# Holy Sh1t! Comprehensive Drive



## Dan0h (Sep 16, 2021)

I was not expecting it to be this freaking amazing. And it’s really not just the epic Gorva olive drab power coat either. This thing sounds amaze balls. If you haven’t ordered one yet you might want to. This thing is so yummy sounding. And full range sweeps with all three knobs. Many sounds. On top of that Mr. PedalPCB made some epic improvements with the included switch pcb and having all four jack leads connect at the top of the board, super nice. A total home run and might become my favorite all time build.


----------



## fig (Sep 16, 2021)

Great build! 
Wow I like those re-positioned jack pads !


----------



## spi (Sep 17, 2021)

Nice.  Is this YATS?


----------



## Dan0h (Sep 17, 2021)

spi said:


> Nice.  Is this YATS?


I’m not sure. I’ve never had a TS and don’t know anything about them. Mr PedalPCB could answer that question. What ever it is, it’s lovely. It’s sort of the best of the Klon and the best of the benson preamp mixed together. And if this turns out to be just another tube screamer then I’m a TS fan now.


----------



## Brett (Sep 18, 2021)

I really fell in love with how natural and responsive it is. It's currently my favorite drive pedal!

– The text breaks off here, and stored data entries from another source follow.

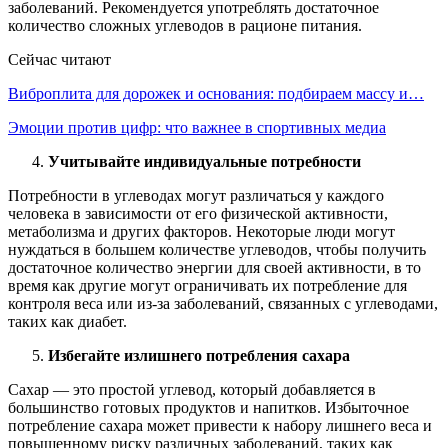
заболеваний. Рекомендуется употреблять достаточное
количество сложных углеводов в рационе питания.
Сейчас читают
Виброплита для дорожек и основания: подбираем массу и…
Эмоции против цифр: что важнее в спортивных медиа
Учитывайте индивидуальные потребности
Потребности в углеводах могут различаться у каждого
человека в зависимости от его физической активности,
метаболизма и других факторов. Некоторые люди могут
нуждаться в большем количестве углеводов, чтобы получить
достаточное количество энергии для своей активности, в то
время как другие могут ограничивать их потребление для
контроля веса или из-за заболеваний, связанных с углеводами,
таких как диабет.
Избегайте излишнего потребления сахара
Сахар — это простой углевод, который добавляется в
большинство готовых продуктов и напитков. Избыточное
потребление сахара может привести к набору лишнего веса и
повышенному риску различных заболеваний, таких как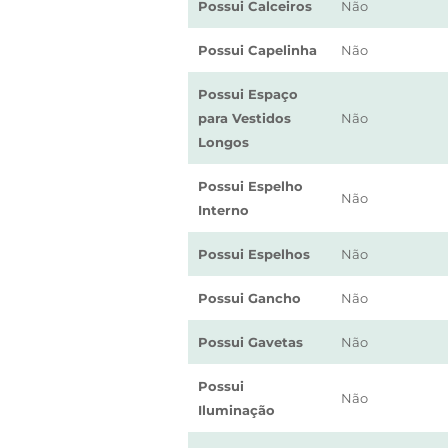
Possui Calceiros
Não
Possui Capelinha
Não
Possui Espaço
para Vestidos
Não
Longos
Possui Espelho
Não
Interno
Possui Espelhos
Não
Possui Gancho
Não
Possui Gavetas
Não
Possui
Não
Iluminação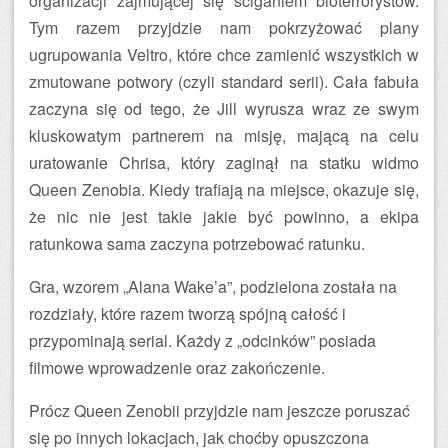
organizacji zajmującej się ściganiem bioterrorystów.
Tym razem przyjdzie nam pokrzyżować plany
ugrupowania Veltro, które chce zamienić wszystkich w
zmutowane potwory (czyli standard serii). Cała fabuła
zaczyna się od tego, że Jill wyrusza wraz ze swym
kluskowatym partnerem na misję, mającą na celu
uratowanie Chrisa, który zaginął na statku widmo
Queen Zenobia. Kiedy trafiają na miejsce, okazuje się,
że nic nie jest takie jakie być powinno, a ekipa
ratunkowa sama zaczyna potrzebować ratunku.
Gra, wzorem „Alana Wake’a”, podzielona została na
rozdziały, które razem tworzą spójną całość i
przypominają serial. Każdy z „odcinków” posiada
filmowe wprowadzenie oraz zakończenie.
Prócz Queen Zenobii przyjdzie nam jeszcze poruszać
się po innych lokacjach, jak choćby opuszczona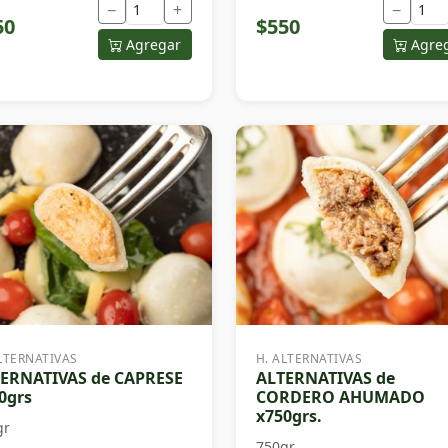
−
+
−
50
$550
Agregar
Agre
LTERNATIVAS
H. ALTERNATIVAS
ERNATIVAS de CAPRESE
ALTERNATIVAS de
0grs
CORDERO AHUMADO
x750grs.
gr
750gr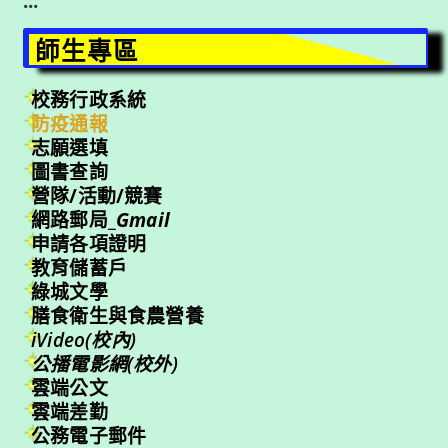
:::
師生專區
校務行政系統
防疫通報
志願選填
圖書查詢
營隊/活動/競賽
網路郵局_
Gmail
申請各項證明
教育儲蓄戶
綠城文學
膳食衛生與食農營養
iVideo(校內)
公播電影網(校外)
雲端公文
雲端差勤
公務電子郵件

The pads for the jacks are on the board because this circuit utilizes a buffered bypass instead of true bypass. Great build @Dan0h!


----------



## Brett (Sep 18, 2021)

spi said:


> Nice.  Is this YATS?


This circuit shares similarities to a TS in that it has
- an input stage (that also serves as a buffer on bypass)
- uses soft-clipping diodes in the feedback loop to generate overdrive/distortion

I'm no EE, but this one appears to have something else going on in the way that it handles voltage in various parts of the circuit.

All that being said, it sounds nothing like a tube screamer (to me). The sound is very full and is the first pedal that I've played through that has even come close to the redundant claim of sounding amp-like.


----------



## Fever2112 (Oct 14, 2021)

How does the footswitch board work then?  With the input buffer (2n5088) in circuit all the time, the output would only be a single set of footswitch pins with another set for the LED to ground.   Could this not just use a DPDT footswitch instead of a 3PDT?


----------



## Robert (Oct 14, 2021)

Fever2112 said:


> How does the footswitch board work then?



The switching is similar to the Klon.    The output is at a junction of two resistors (one from the buffer, one from the effect output), the footswitch shunts one or the other.

It could have used a DPDT but I assumed 3PDTs were more common and they have more variety than DPDT.  (Illuminated, Soft-click, Gorva, etc)


----------